Task:
Copy out all lines in the data below containing the string "import".

Supplied material:
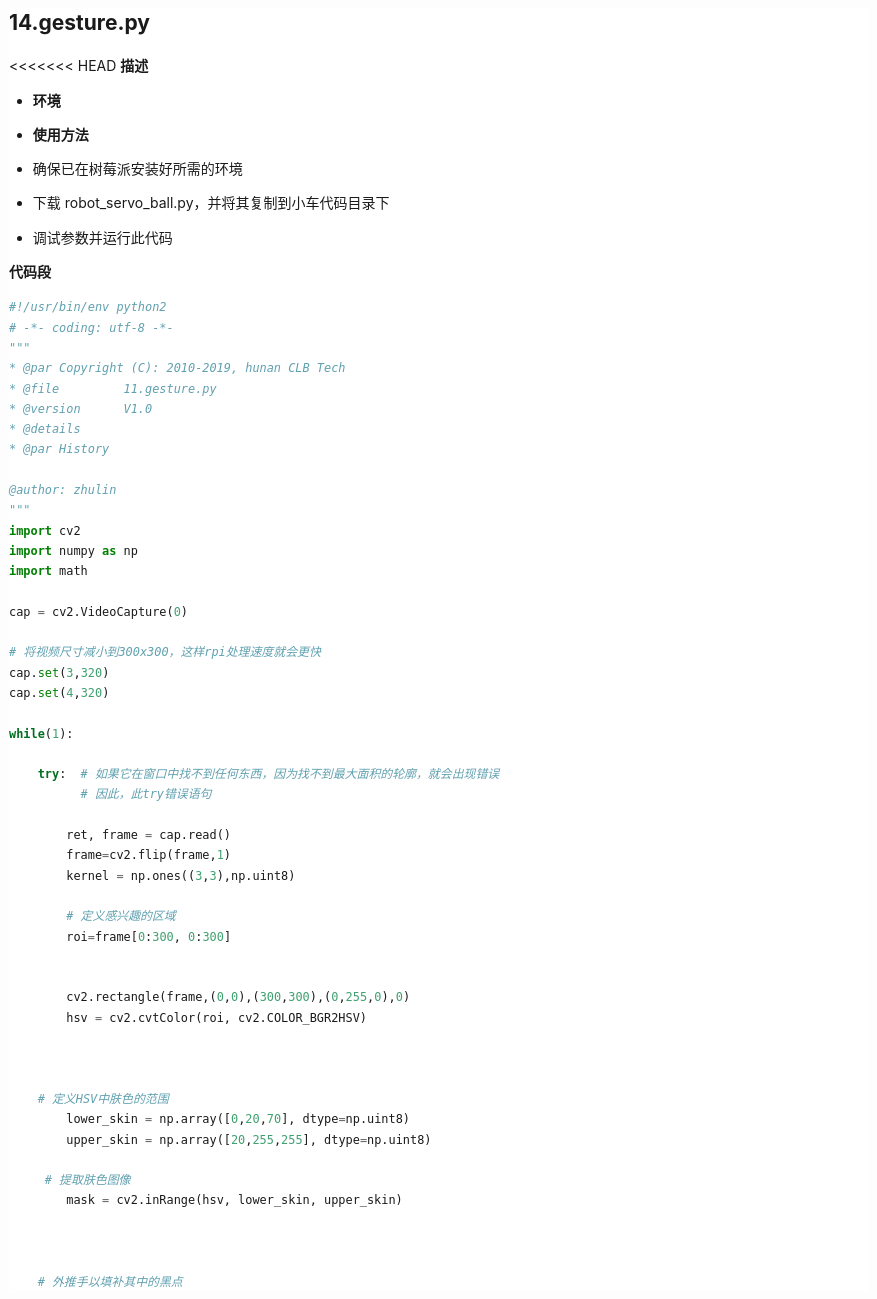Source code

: ## 14.gesture.py

<<<<<<< HEAD
**描述**

- **环境**

- **使用方法**

- 确保已在树莓派安装好所需的环境
- 下载 robot_servo_ball.py，并将其复制到小车代码目录下
- 调试参数并运行此代码

**代码段**

```py
#!/usr/bin/env python2
# -*- coding: utf-8 -*-
"""
* @par Copyright (C): 2010-2019, hunan CLB Tech
* @file         11.gesture.py
* @version      V1.0
* @details
* @par History

@author: zhulin
"""
import cv2
import numpy as np
import math

cap = cv2.VideoCapture(0)

# 将视频尺寸减小到300x300，这样rpi处理速度就会更快
cap.set(3,320)
cap.set(4,320)

while(1):

    try:  # 如果它在窗口中找不到任何东西，因为找不到最大面积的轮廓，就会出现错误
          # 因此，此try错误语句

        ret, frame = cap.read()
        frame=cv2.flip(frame,1)
        kernel = np.ones((3,3),np.uint8)

        # 定义感兴趣的区域
        roi=frame[0:300, 0:300]


        cv2.rectangle(frame,(0,0),(300,300),(0,255,0),0)
        hsv = cv2.cvtColor(roi, cv2.COLOR_BGR2HSV)



    # 定义HSV中肤色的范围
        lower_skin = np.array([0,20,70], dtype=np.uint8)
        upper_skin = np.array([20,255,255], dtype=np.uint8)

     # 提取肤色图像
        mask = cv2.inRange(hsv, lower_skin, upper_skin)



    # 外推手以填补其中的黑点
```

Problem solution:
import cv2
import numpy as np
import math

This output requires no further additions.